A Family of Developmentally Excised DNA Elements in Tetrahymena is under Selective Pressure to Maintain an Open Reading Frame Encoding an Integrase-Like Protein
Nucleic Acids Research
Tlr1 is a member of a family of ~20-30 DNA elements that undergo developmentally regulated excision during formation of the macronucleus in the ciliated protozoan Tetrahymena. Analysis of sequence internal to the right boundary of Tlr1 revealed the presence of a 2 kb open reading frame (ORF) encoding a deduced protein with similarity to retrotransposon integrases. The ORFs of five unique clones were sequenced. The ORFs have 98% sequence conservation and align without frameshifts, although one has an additional trinucleotide at codon 561. Nucleotide changes among the five clones are highly non-random with respect to the position in the codon and 93% of the nucleotide changes among the five clones encode identical or similar amino acids, suggesting that the ORF has evolved under selective pressure to preserve a functional protein.
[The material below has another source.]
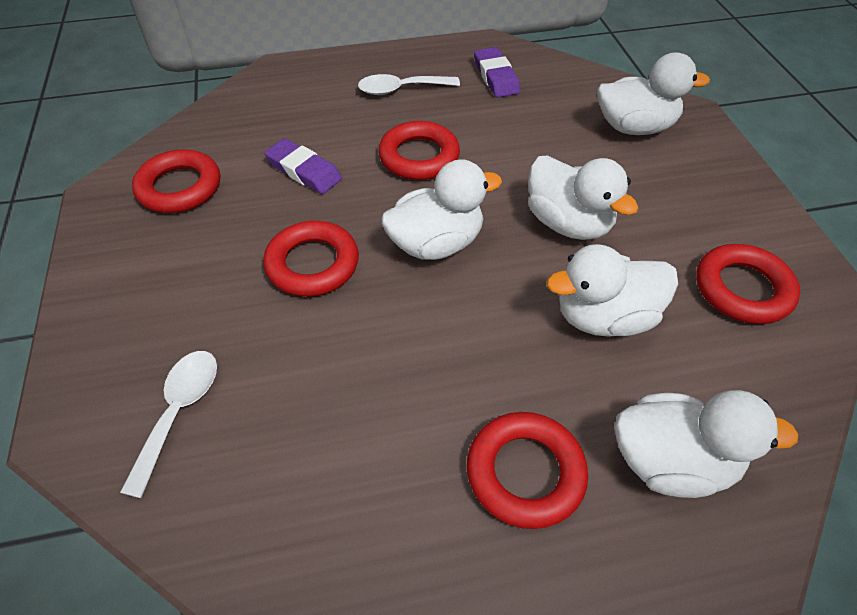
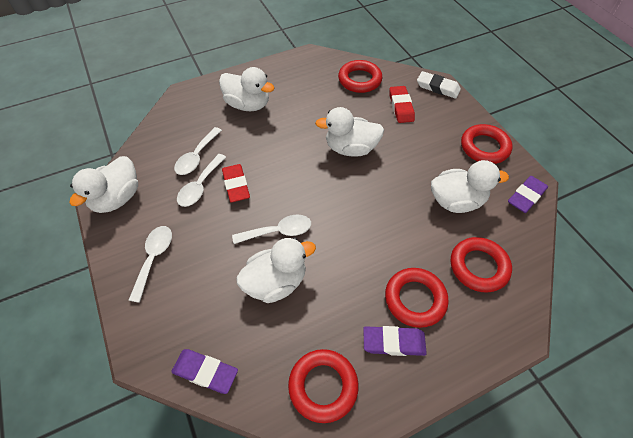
purple eraser: [264,138,342,194] [474,47,520,98] = 2 -> [171,349,238,394] [363,326,427,356] [508,176,548,213] = 3
red eraser: none = 0 -> [222,164,250,202] [389,86,415,123] = 2
white eraser: none = 0 -> [417,71,461,99] = 1
white spoon: [120,351,217,498] [358,74,460,95] = 2 -> [129,226,172,303] [174,127,222,175] [177,154,226,207] [232,214,311,244] = 4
Nineteen TIC transitions in T/CAA and T/CAG codons suggest selection has occurred in the context of the Tetrahymena genome, where TAA and TAG encode Gin. Similarities between the ORF and those encoding retrotransposon integrases suggest that the Tlr family of elements may encode a polynucleotide transferase. Possible roles for the protein in transposition of the elements within the micronuclear genome and/or their developmentally regulated excision from the macronucleus are discussed.